DALLAS—Convenience stores represent a golden opportunity for real-estate investors, GlobeSt.com reports. “Many investors of single tenant retail properties are drawn to C-store properties due to the overall performance of the gas sector, being naturally ‘Amazon-proof’ as well as the financial strength backing the leases of these convenience store brands,” said William Wamble, first vice president of SRS Real Estate Partners’ National Net Lease Group.
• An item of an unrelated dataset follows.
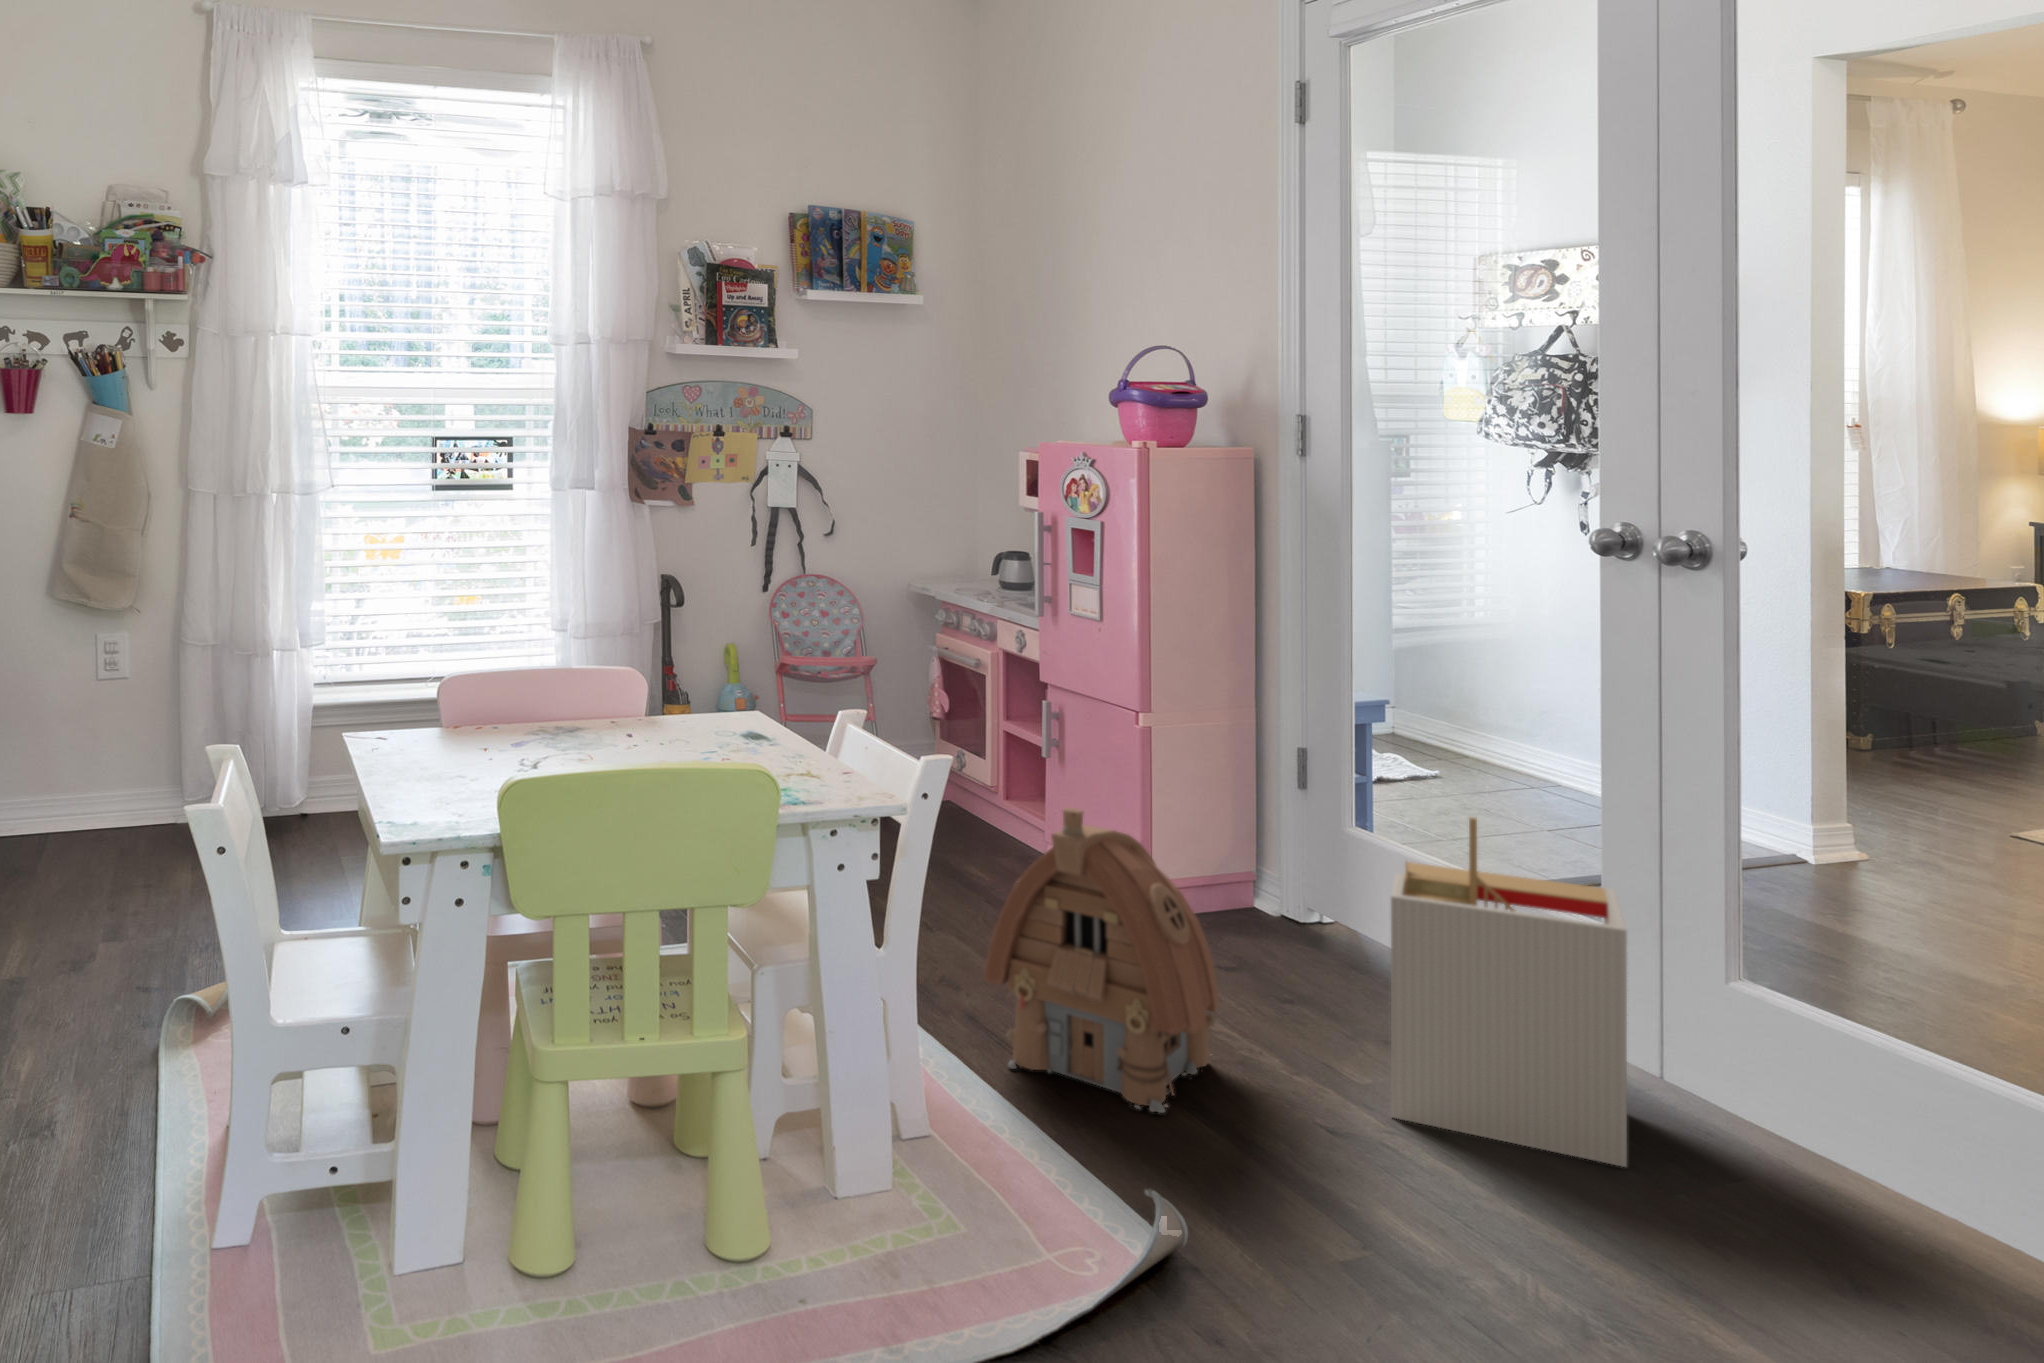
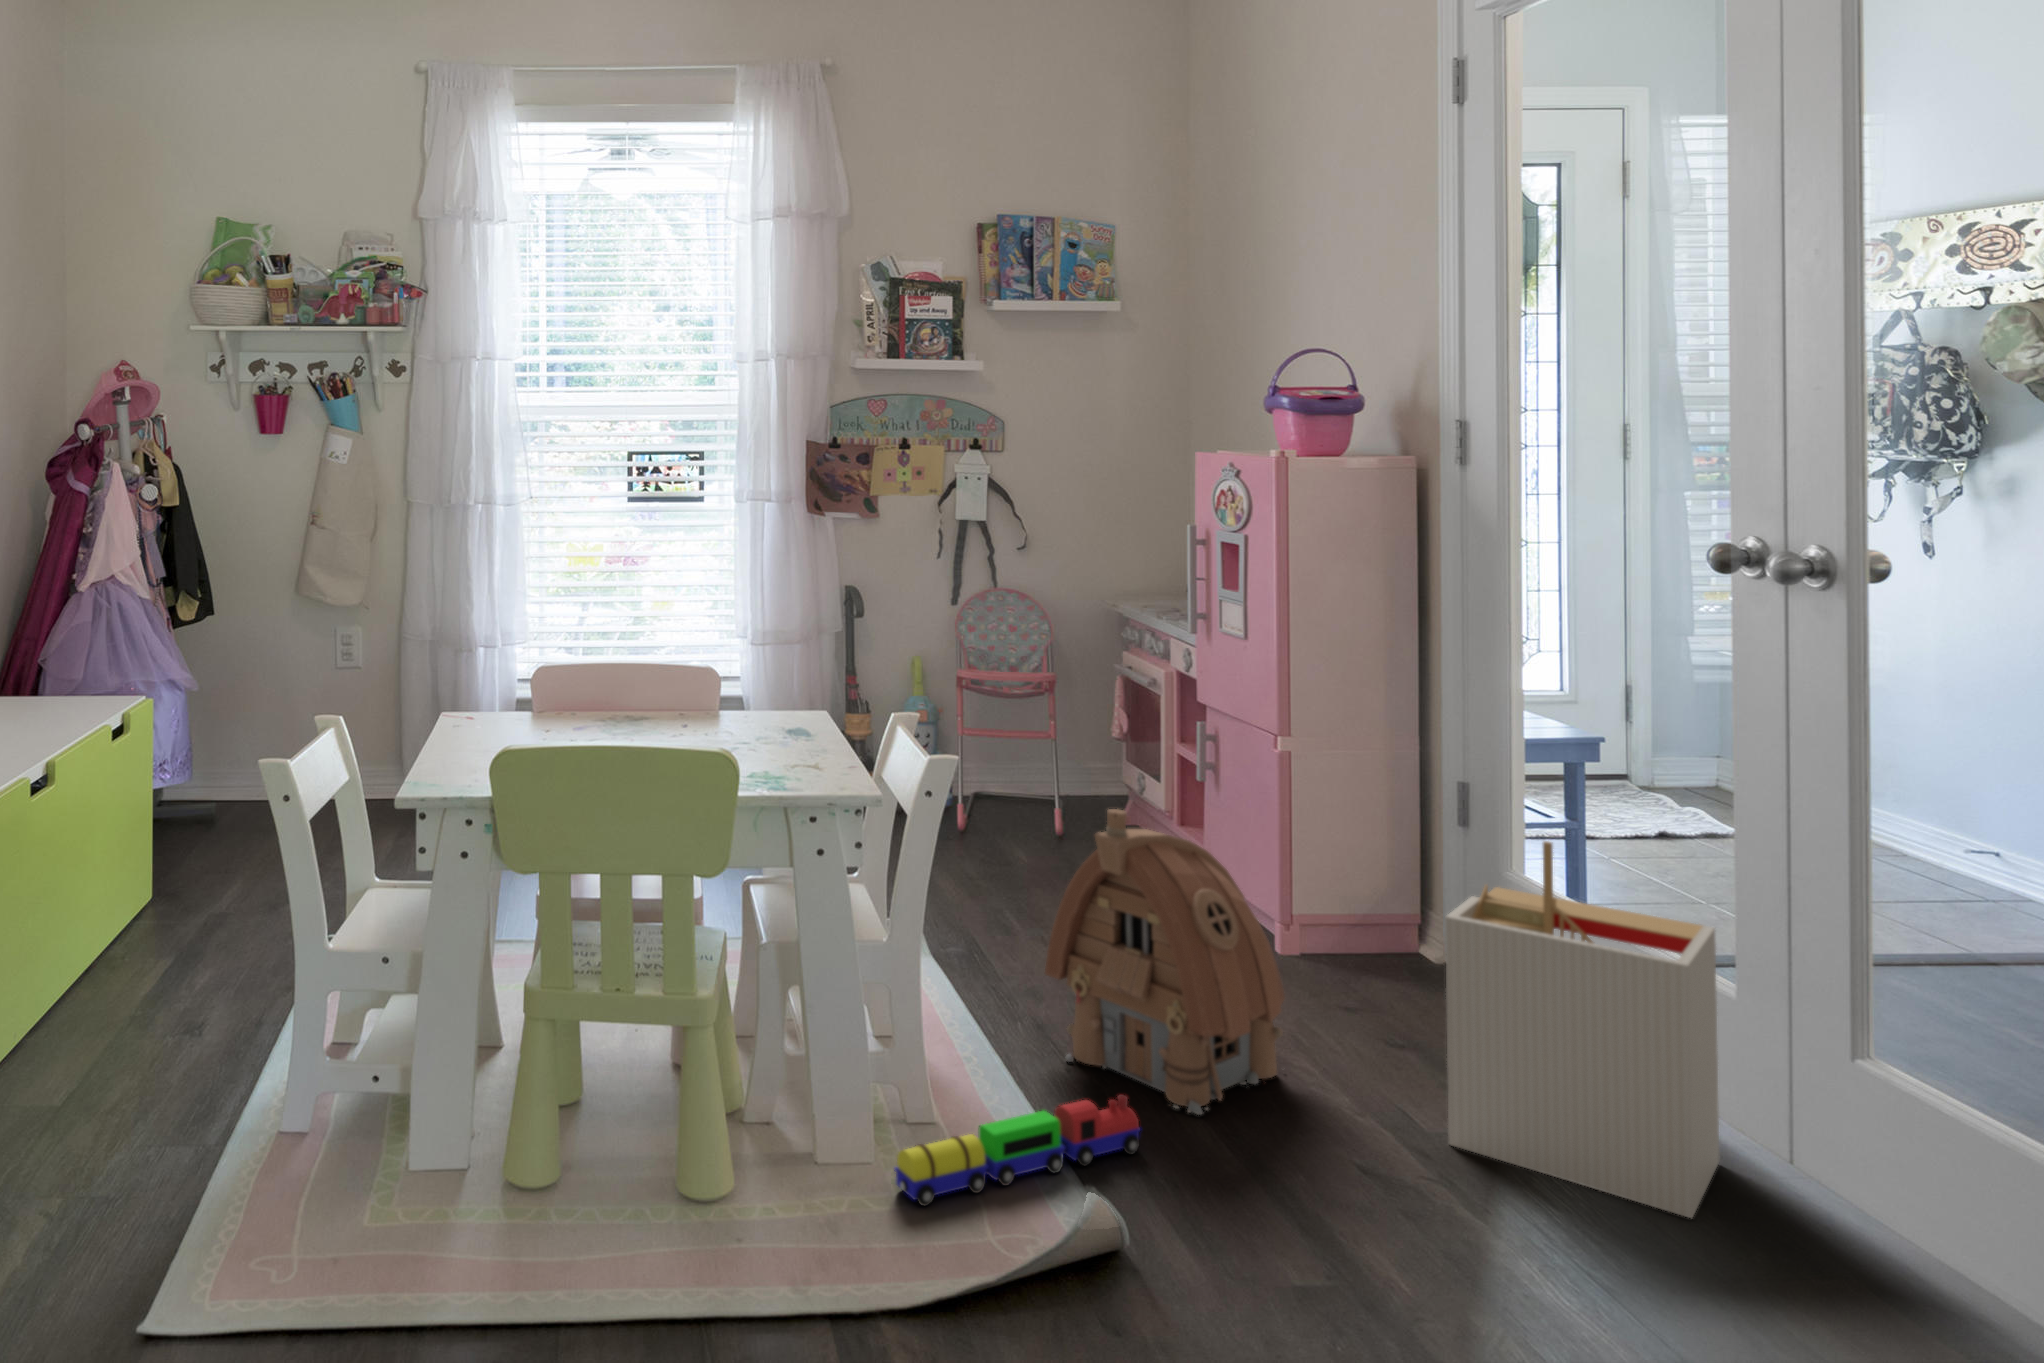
toy train: none [916,1103,1129,1251] -> present [894,1095,1141,1206]

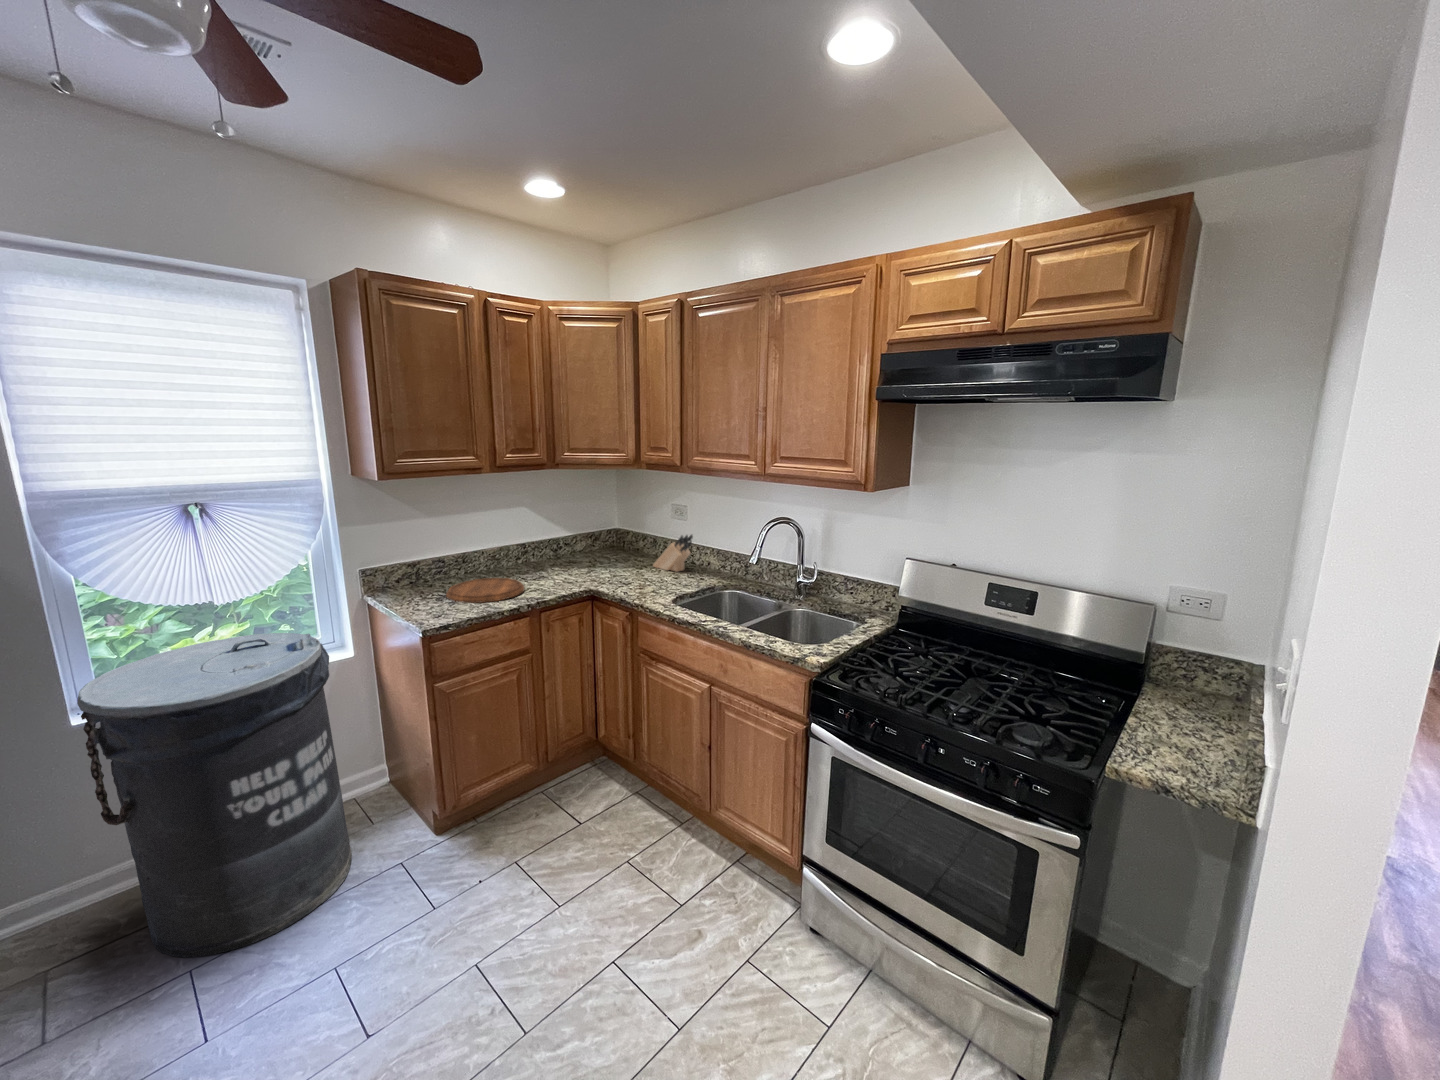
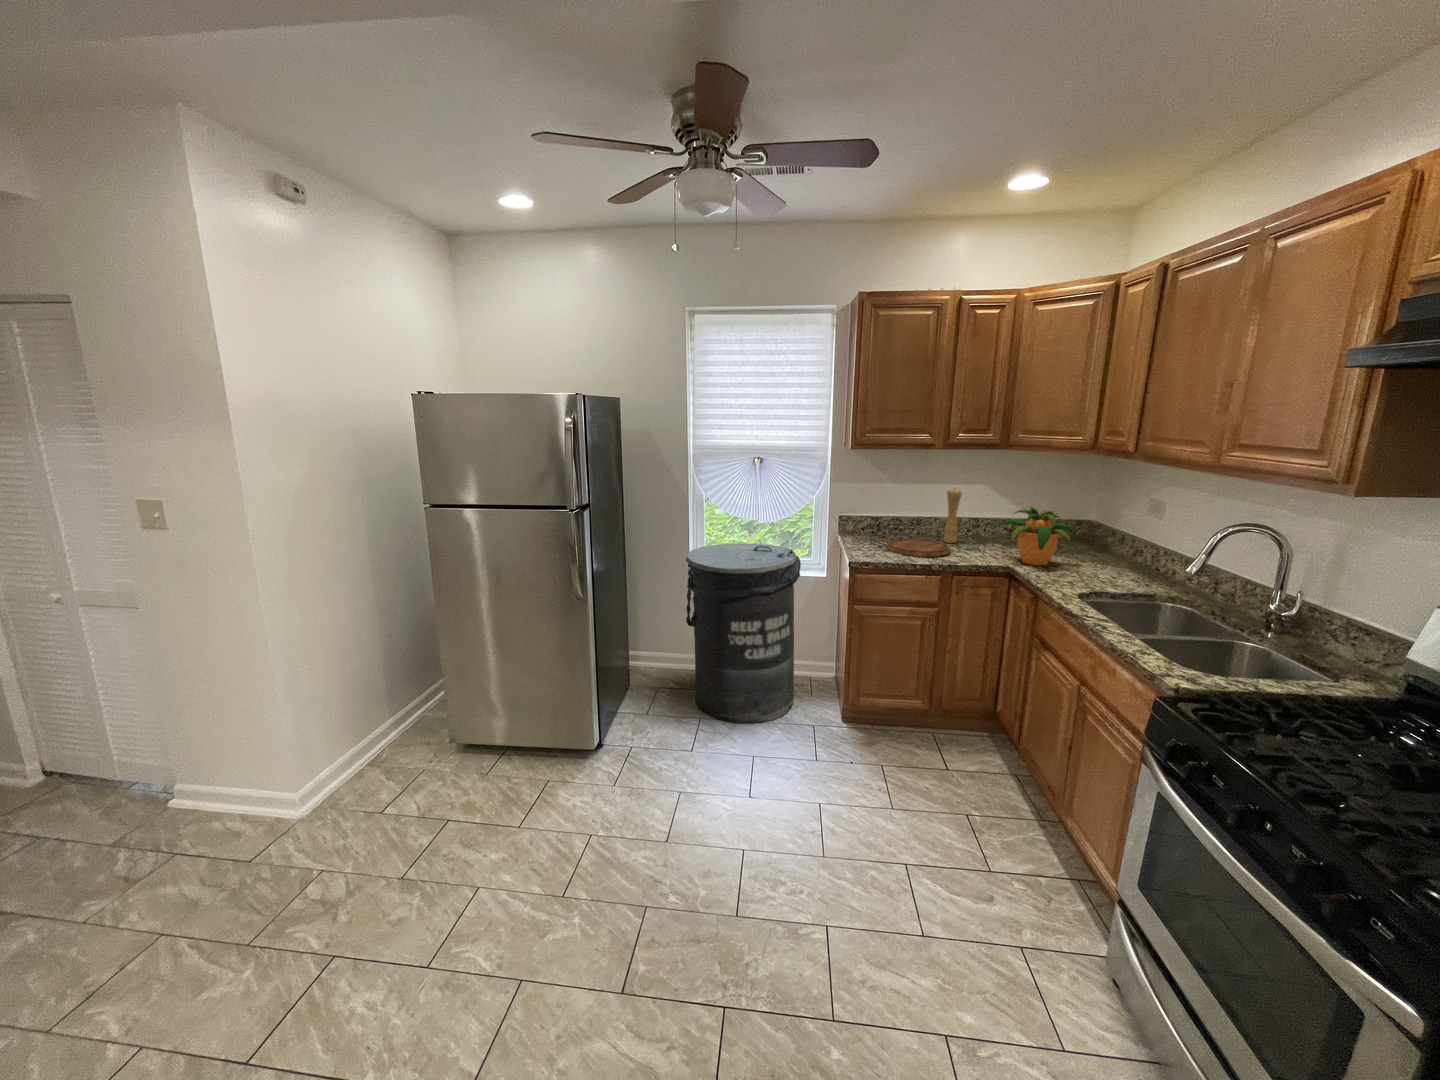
pepper mill: none [496,514,516,577] -> present [943,489,962,543]
potted plant: none [562,524,635,582] -> present [1000,507,1078,565]
knife block: present [653,535,693,572] -> none [1107,533,1159,574]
Real-estate investors also receive a tax break when buying gasoline station properties due to the Tax Cuts and Jobs Act of 2017. That has accelerated the growth of larger chains. “7-Eleven is aggressively expanding, splitting its efforts between new development and acquiring smaller and regional players,” said Patrick Nutt, executive vice president of SRS Real Estate Partners’ National Net Lease Group. “Sheetz, Cumberland Farms, QuickTrip and Racetrac are all active at this point, pursuing new locations which bodes well for net lease owners and investors looking to acquire over the next 12 to 24 months.”
Fresh foodservice is fueling their popularity. “There seems to be a clear bifurcation on the C-store business model, one playing the volume game of low-cost fuel and more focus on a higher quality in store product, such as Wawa, QuickTrip, Sheetz and the like,” Nutt said. “They have changed the category of convenience food, offering high-quality sandwiches, coffee and prepared foods. Their competition looks more like Panera than an old gas station with hot dogs and microwave burritos.”
Wamble pointed out that scale and efficiency is important for chains to succeed in gasoline distribution, too. “There are weeks or months where operators may experience gas sales at a loss or break even, so having the ability to save a few cents per gallon up-stream in the supply chain is crucial,” he said. “The great retailers of the world, Walmart, McDonald’s and others, have been enjoying efficiencies of scale for decades, so it’s no surprise the gas space has seen similar influences.”